There are two categories of automatic badminton trainers: extremely expensive, and extremely limited in functionality. I’m attempting to build my own machine which has the features of a premium model such as being able to aim both horizontally and vertically, adjustable shot power, large capacity, and programmability, all while costing significantly less. My machine is almost entirely 3D printed with the except for some V-slot rails and steel shafts.
Unique Separator Design
One of the most challenging aspects of designing a shuttlecock launcher is separating the birdies one at a time from the barrel. Essentially all existing designs rely on multiple motors to move an arm up and down to pinch the birdie held by some tabs with one motion, then pull it down in another motion. I set out to try and accomplish this with one motor, while leaving clearance for the rotating top to switch between barrels of birdies.
Attempt #1
My first attempt was a gravity fed design using one motor and some gears. This one actually worked pretty well, but I didn’t like how large it was and it would often get clogged if too many birdies were on top due to the combined weight.
Attempt #2-5
My next 4 attempts were variations on the above design, also using one motor and some gears. I really wanted this one to work and I was pretty happy with it overall, but it was too unreliable. The dimensions of the moving arms had to be exact, and the rotation timing had to be very precise.
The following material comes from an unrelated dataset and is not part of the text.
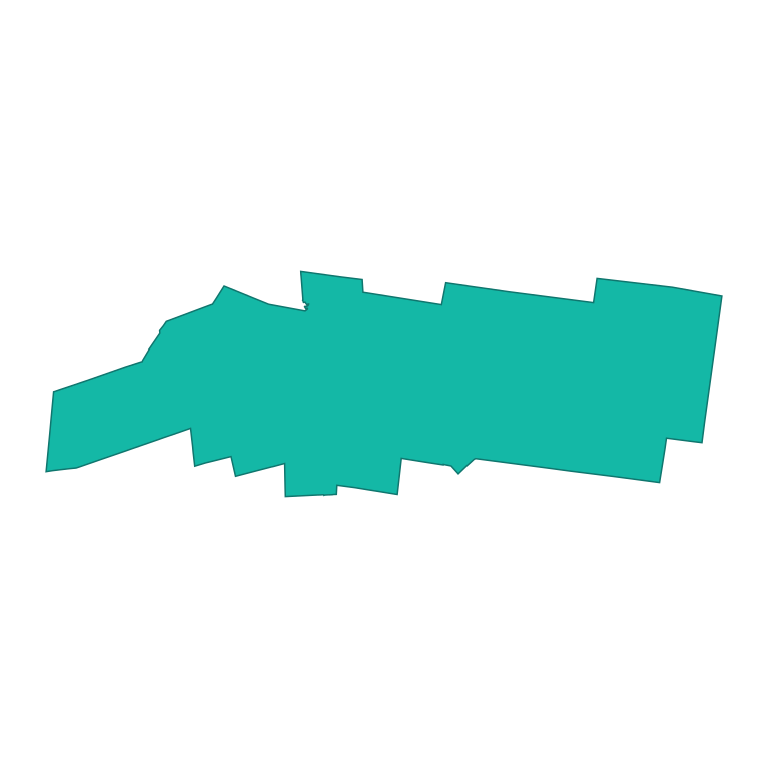 Barca, Dolj, Romania (orthographic projection)
{"feature_id": "2599482B6572149700325", "entity_name": "Barca", "entity_type": "district", "adm_level": 2, "iso_a3": "ROU", "parent_name": "Romania", "parent_adm1": "Dolj", "projection": "orthographic", "projection_center": [23.606, 43.972], "detail": "fine", "context": "isolated", "style": "filled", "palette": "teal", "viewbox_px": 768, "rotation_deg": 0, "n_neighbors": 0, "source": "geoboundaries", "source_scale": "gbopen_adm2", "svg_char_len": 2182}
<svg xmlns="http://www.w3.org/2000/svg" viewBox="0 0 768 768"><path d="M548.8,468.2L571.1,471.2L612.8,476.4L625.0,478.0L659.6,482.6L660.4,477.6L662.9,462.1L665.0,448.8L666.5,438.2L692.9,441.6L702.0,442.7L704.6,422.3L710.4,380.2L716.2,337.8L721.9,296.0L672.5,287.2L597.1,278.4L593.6,302.6L509.0,291.7L445.6,282.7L441.3,304.6L362.9,292.2L362.1,279.5L340.0,276.8L300.7,271.4L300.9,274.8L301.1,276.7L302.8,298.8L302.9,299.4L302.8,299.7L302.7,299.8L302.6,300.3L302.6,300.5L302.8,300.6L303.2,301.6L303.3,302.1L303.4,302.4L303.8,302.5L304.3,302.3L304.6,302.2L304.9,302.1L305.1,302.2L305.6,303.0L305.8,303.4L306.5,304.3L306.9,304.8L307.9,304.0L308.1,303.9L308.6,304.0L308.3,305.1L307.8,305.7L307.6,305.8L306.6,306.2L306.3,306.2L305.5,306.4L305.2,306.3L304.8,306.3L304.5,306.6L304.5,306.8L304.7,307.0L305.6,308.6L305.8,308.7L306.2,308.4L306.8,308.1L307.0,308.1L307.3,308.3L307.4,308.5L307.3,309.1L306.1,310.1L305.8,310.2L305.3,310.5L305.1,310.7L305.0,310.9L268.6,304.2L253.8,298.2L241.9,293.3L224.3,286.1L224.0,286.0L216.4,298.1L212.4,304.2L211.7,304.3L166.3,321.3L163.3,325.7L159.6,330.3L159.8,333.1L148.8,349.1L149.3,349.5L142.7,360.5L142.1,361.9L140.8,362.2L125.8,367.0L86.3,380.8L53.6,391.8L50.8,421.9L49.9,432.0L46.1,471.7L46.6,471.6L52.2,470.7L60.5,469.7L69.2,468.7L74.4,468.2L76.2,468.0L79.8,466.8L89.0,463.6L92.8,462.3L100.5,459.6L120.6,452.7L126.7,450.6L130.6,449.2L139.8,446.0L159.2,439.3L159.4,439.2L163.9,437.6L180.0,432.1L189.7,428.7L190.5,428.4L190.7,430.0L192.6,446.5L193.1,452.1L194.5,464.4L194.7,466.2L205.6,462.9L211.8,461.4L231.0,456.6L235.5,476.3L253.8,471.5L271.9,466.8L272.7,466.7L284.6,463.5L285.1,488.5L285.3,496.6L303.4,495.7L317.4,495.0L318.0,495.0L320.8,494.9L321.9,494.8L322.5,494.8L323.5,494.8L323.8,495.4L324.0,495.3L324.2,495.2L325.6,495.0L326.0,495.0L327.1,494.9L330.5,494.8L332.4,494.7L333.3,494.5L336.3,494.4L336.8,485.3L355.0,487.7L366.0,489.5L375.4,491.0L375.5,491.0L397.1,494.5L397.3,492.9L401.2,458.4L411.2,460.0L421.8,461.7L422.4,461.8L433.3,463.5L443.2,465.0L443.3,464.7L443.3,464.4L444.8,464.8L450.9,466.0L458.0,473.9L466.7,465.5L467.2,465.9L470.1,463.3L474.2,459.5L475.8,458.7L548.8,468.2Z" fill="#14b8a6" stroke="#0f766e" stroke-width="1.5"/></svg>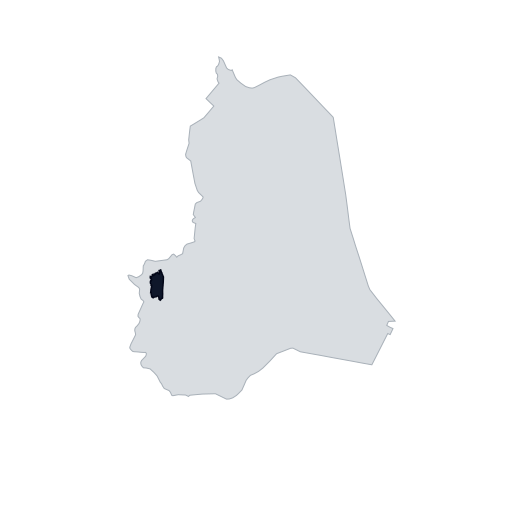 location of Al-Sulaymaniyah, As-Sulaymaniyah, Iraq, rotated 221°
{"feature_id": "34846034B55719256527363", "entity_name": "Al-Sulaymaniyah", "entity_type": "district", "adm_level": 2, "iso_a3": "IRQ", "parent_name": "Iraq", "parent_adm1": "As-Sulaymaniyah", "projection": "robinson", "projection_center": [45.485, 35.442], "detail": "fine", "context": "in_parent", "style": "filled", "palette": "ink", "viewbox_px": 512, "rotation_deg": 221, "n_neighbors": 0, "source": "geoboundaries", "source_scale": "gbopen_adm2", "svg_char_len": 5630}
<svg xmlns="http://www.w3.org/2000/svg" viewBox="0 0 512 512"><g transform="rotate(221 256 256)"><path d="M214.8,105.7L217.9,104.9L223.7,100.3L227.1,96.0L228.2,95.6L231.2,97.0L233.3,97.4L238.3,95.8L241.2,96.6L243.7,97.7L245.1,97.8L251.7,100.5L253.4,100.8L256.8,101.2L261.9,101.3L265.3,99.5L267.6,97.8L269.2,97.9L270.8,98.3L272.1,99.0L273.3,100.3L273.8,102.1L273.5,107.9L274.0,109.4L274.9,110.6L276.1,110.8L277.5,109.5L279.9,107.7L282.9,105.6L285.2,103.8L286.5,103.1L288.5,103.2L290.4,103.5L291.5,104.4L291.5,104.7L292.6,107.4L295.2,117.6L296.7,118.9L298.4,120.0L299.6,121.5L300.1,123.0L299.9,125.4L300.0,128.2L300.7,130.3L301.6,131.9L302.6,132.7L303.9,132.7L305.6,133.1L306.7,134.7L310.2,146.3L310.5,147.8L312.0,148.3L314.4,148.1L316.9,149.3L319.6,151.2L322.1,154.7L323.8,155.3L329.1,154.8L336.4,155.3L339.8,157.2L339.4,158.3L336.8,159.6L332.2,161.0L330.9,163.5L330.1,166.8L330.2,168.6L331.4,170.6L334.6,174.6L334.8,176.0L335.4,178.0L336.0,179.4L335.4,182.0L332.4,183.9L328.5,185.9L320.7,194.8L320.1,196.7L320.2,201.9L319.4,203.4L316.9,203.4L315.0,203.1L314.9,205.0L313.7,207.4L312.9,209.6L315.8,214.6L316.3,217.3L315.9,219.7L313.2,223.9L311.6,226.7L312.0,227.4L314.1,228.5L320.6,237.7L322.7,241.0L325.4,240.1L326.4,240.2L327.2,240.7L327.7,241.8L327.7,243.2L327.0,245.3L330.5,246.1L331.8,248.2L335.9,255.4L335.7,257.5L333.8,260.9L333.8,263.2L334.2,265.2L334.8,265.9L340.9,266.2L343.4,267.0L349.7,270.7L356.8,276.3L362.7,281.0L367.6,284.9L373.0,284.6L374.4,285.3L375.8,286.5L377.3,289.8L380.4,297.1L383.0,299.5L387.1,305.4L390.8,310.9L388.4,318.3L386.0,326.1L386.1,336.1L386.2,341.5L391.3,341.7L397.0,342.0L397.1,348.4L397.2,354.9L397.3,362.2L398.9,362.5L401.6,364.1L402.8,366.5L404.2,367.8L406.0,368.0L407.7,369.2L409.4,371.3L410.0,372.9L409.6,374.0L409.9,376.0L411.1,378.8L412.6,380.1L414.8,381.7L411.8,382.6L408.6,381.9L401.5,378.6L399.3,378.6L396.3,379.8L396.2,380.9L388.8,377.3L386.2,376.5L385.2,376.5L381.0,376.5L375.0,377.1L371.4,378.6L369.0,380.2L367.9,381.7L367.5,382.5L365.6,387.1L363.4,392.9L361.1,398.1L356.7,405.5L354.2,408.8L348.9,415.2L343.1,416.4L329.7,415.2L314.9,413.8L300.2,412.4L289.2,411.4L288.4,411.1L277.6,402.1L269.0,394.9L258.4,386.1L247.5,377.0L236.5,367.8L228.5,361.1L218.8,352.5L210.1,344.7L203.1,338.5L194.2,333.1L187.3,328.8L177.1,322.7L169.1,317.8L162.1,313.5L151.5,307.0L148.0,305.3L136.9,303.1L126.4,301.3L115.5,299.4L108.3,298.1L113.1,293.5L111.8,289.4L108.2,290.1L105.0,291.1L103.2,284.7L105.7,283.9L103.6,275.5L101.4,266.8L99.3,258.4L97.2,249.9L106.4,244.4L113.4,240.3L123.0,234.6L132.4,229.0L141.3,223.8L151.0,218.0L159.7,212.8L167.7,210.7L169.4,209.0L173.1,201.9L176.3,195.9L176.4,194.5L176.6,185.9L177.3,175.9L178.4,170.5L180.2,165.7L181.9,162.3L182.1,159.0L181.9,155.8L180.3,150.8L178.7,145.6L179.0,140.6L179.3,137.9L180.5,133.7L182.4,130.5L184.4,128.6L191.9,126.6L196.3,125.4L202.3,119.9L205.9,116.6L210.9,111.4L214.5,107.6L214.8,106.2L214.8,105.7Z" fill="#d9dde1" stroke="#a8b0b8" stroke-width="1"/><path d="M322.3,171.2L322.2,171.0L321.9,170.6L321.3,170.0L321.1,170.0L321.2,170.3L321.3,170.6L321.3,170.8L321.2,170.8L321.0,170.7L320.6,170.7L320.4,170.5L320.1,170.1L319.9,169.9L319.6,169.9L319.5,169.6L319.3,169.5L318.9,169.1L318.8,168.9L318.8,168.6L319.0,168.6L319.3,168.6L319.2,168.0L319.1,167.7L318.9,167.4L318.5,166.9L318.1,166.5L318.0,166.3L317.7,166.2L317.4,166.1L317.2,166.0L317.0,165.9L316.8,165.9L316.6,165.9L316.2,165.7L315.8,165.5L315.8,165.3L315.8,165.0L315.5,165.0L315.1,165.0L314.9,164.6L314.6,164.2L314.3,163.8L313.9,162.9L313.5,162.4L313.2,161.7L312.7,161.1L312.6,160.9L312.1,160.2L311.5,159.3L311.4,159.4L311.0,159.5L310.9,159.3L310.5,159.0L310.1,158.5L309.6,158.1L309.2,157.8L308.2,157.1L307.8,156.8L307.7,156.8L307.8,157.1L307.8,157.4L307.6,157.5L307.3,157.3L307.0,157.1L306.6,156.9L306.2,157.0L306.1,157.4L306.0,157.7L305.9,158.2L305.7,158.5L305.4,158.9L305.2,159.1L304.9,159.4L304.8,159.5L304.7,159.6L304.5,160.0L304.4,160.5L304.4,160.8L304.3,161.1L304.2,161.3L304.1,161.5L303.9,161.5L303.5,161.5L303.2,161.5L303.0,161.4L302.9,161.3L302.5,161.2L302.1,161.0L301.8,160.7L301.6,160.5L301.3,160.4L301.2,160.2L300.9,159.8L300.3,159.8L299.9,159.8L299.3,159.8L299.3,160.1L299.2,160.2L299.2,160.5L299.3,160.8L299.3,161.2L299.4,161.4L299.4,161.7L299.4,161.9L299.3,162.1L299.1,162.4L299.0,162.5L298.9,162.8L299.1,163.2L299.7,163.8L300.0,164.2L300.6,164.9L301.3,165.8L301.7,166.3L302.3,166.9L303.0,167.7L303.8,168.6L304.3,169.2L304.5,169.4L304.7,169.8L304.9,170.0L305.3,170.6L305.9,171.3L306.3,171.9L306.6,172.4L307.4,173.4L307.7,173.8L308.4,174.8L309.4,176.1L310.3,177.2L310.8,177.9L311.4,178.5L311.8,179.1L312.2,179.5L312.7,179.7L314.2,180.5L314.8,180.7L315.4,181.1L316.1,181.4L316.1,181.5L316.3,181.5L316.6,181.7L316.8,181.8L317.0,181.9L317.6,182.2L317.8,182.3L318.2,182.6L318.8,183.0L319.0,182.8L319.0,182.7L318.9,182.4L318.6,181.9L318.6,181.7L319.2,181.6L319.3,181.6L319.6,181.5L319.6,181.4L319.2,181.1L318.8,180.8L318.6,180.7L318.2,180.6L318.0,180.4L317.9,180.2L317.7,179.9L317.5,179.7L317.4,179.6L317.3,179.3L317.2,178.9L317.5,178.7L317.8,178.6L318.3,178.8L318.6,178.9L319.1,179.0L319.5,179.1L319.6,178.8L319.7,178.5L319.8,178.2L319.9,177.9L320.0,177.8L320.0,177.7L320.0,177.4L320.2,177.2L320.4,177.1L320.6,177.0L320.6,176.9L320.6,176.1L320.4,176.0L320.0,175.8L320.0,175.7L320.4,175.2L320.5,174.9L320.5,174.7L320.4,174.4L320.4,174.1L320.5,174.0L321.0,174.1L321.6,174.4L321.7,174.5L321.8,174.1L321.9,173.9L321.9,173.7L321.7,173.7L321.3,173.5L321.3,173.3L321.2,172.8L321.2,172.7L321.3,172.4L321.3,172.2L321.4,171.8L321.4,171.7L321.4,171.4L321.5,171.3L321.6,171.2L321.9,171.2L322.1,171.2L322.3,171.2L322.3,171.2Z" fill="#0f172a" stroke="#020617" stroke-width="1.5"/></g></svg>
This one also suffered from too much weight on top, limiting it’s capacity.
A problem with the gravity fed designs in general compared to the “plucking” designs, is that there’s no easy way to rotate and load in a fresh barrel of birdies without them all falling out.
Attempt #6
This is my current design. It took many iterations to proportion the arms correctly, but since they are flexible, it reliably grabs the birdie every time. The best part about this approach is that the arms can be positioned so that the rotating barrel has clearance allowing for it to be reloaded. As far as I know, this is the only existing plucking design which only requires one motor and is much simpler than the professional badminton trainers currently on the market.
Rotating Base
The design for the horizontal axis of my launcher was inspired by a robot arm from the 3D Printed Life YouTube channel. It makes use of a large ball bearing and a large plate sandwiched by two large thrust bearings. This worked excellently and is extremely smooth, resistant to axial load, and very quiet as well.
Rotating Barrel
While there is currently only one installed, the rotating shaft at the top of the machine has room for 7 barrels which should hold around 100 birdies. Since all the motion is driven by stepper motors, I have ideas to coordinate the motion of the rotating base with the barrel rotation to reduce shaking and vibrations. I may also switch between barrels every few shots to help balance the weight and keep the machine stable on its tripod mount.
What’s Next?
My next task will be to find a way to motorize the tilting axis for vertical aiming of shots. This is difficult because It’s been challenging to find a balanced motor/wheel assembly I can spin at high speeds with enough width to grip the birdies at different angles.
I’m also working on a PCB which will contain all the stepper motor drivers as well as a Bluetooth-enabled microcontroller to drive them and provide control through a phone application.